Dean Best | 19 June 2007

Investor activism got a shot in the arm in London today (19 June) when Cadbury Schweppes unveiled plans to overhaul its confectionery business.

Cadbury, led by CEO Todd Stitzer, was at pains to insist that the company’s moves – which involve the loss of around 7,800 jobs, the closure of a number of manufacturing sites and a greater focus on its core brands – were not a reaction to pressure from unhappy shareholders.

Stitzer insisted the plans were two years’ in the making. He maintained the company hadn’t kowtowed to investors who believed Cadbury’s confectionery business was under-performing and who wanted to split it from the UK group’s drinks business across the Atlantic.

Nevertheless, no matter how much Cadbury insists these plans had been drawn up over many months, the fact remains that it first announced its intentions almost immediately after activist investor Nelson Peltz began amassing a stake in the company.

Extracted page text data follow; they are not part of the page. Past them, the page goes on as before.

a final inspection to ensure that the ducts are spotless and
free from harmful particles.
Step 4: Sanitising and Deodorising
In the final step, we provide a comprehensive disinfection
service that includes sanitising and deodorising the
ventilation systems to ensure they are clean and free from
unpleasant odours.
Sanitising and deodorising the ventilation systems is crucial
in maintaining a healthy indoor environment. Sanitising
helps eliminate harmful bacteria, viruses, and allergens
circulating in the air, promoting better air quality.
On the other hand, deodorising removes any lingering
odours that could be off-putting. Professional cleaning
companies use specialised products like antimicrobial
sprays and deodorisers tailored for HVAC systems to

Whether or not Peltz had any direct influence in Cadbury’s decisions, it seems his stake-building was the catalyst for the company to get down to work.

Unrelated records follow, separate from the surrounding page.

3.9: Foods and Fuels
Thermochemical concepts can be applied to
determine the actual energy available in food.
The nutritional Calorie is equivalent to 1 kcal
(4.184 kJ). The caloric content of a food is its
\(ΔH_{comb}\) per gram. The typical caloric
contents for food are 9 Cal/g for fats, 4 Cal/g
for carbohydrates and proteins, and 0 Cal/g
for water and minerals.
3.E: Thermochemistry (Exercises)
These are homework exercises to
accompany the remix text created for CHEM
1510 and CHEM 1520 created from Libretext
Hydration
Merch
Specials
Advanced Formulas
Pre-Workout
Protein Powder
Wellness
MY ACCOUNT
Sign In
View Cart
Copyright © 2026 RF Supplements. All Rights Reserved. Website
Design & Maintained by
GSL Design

And tomorrow another household name in the UK, retail giant Sainsbury’s, could face questions over recent moves by a Qatari investment group to take a 25% stake in the company.

Speculation has grown that Sainsbury’s could face renewed pressure to sell off parts of its valuable property portfolio. The Qatari group has links to property tycoon and Sainsbury’s investor Robert Tchenguiz, who is known to advocate selling off the property to boost shareholder returns.

Sainsbury’s would no doubt have noted the Cadbury announcement today with great interest.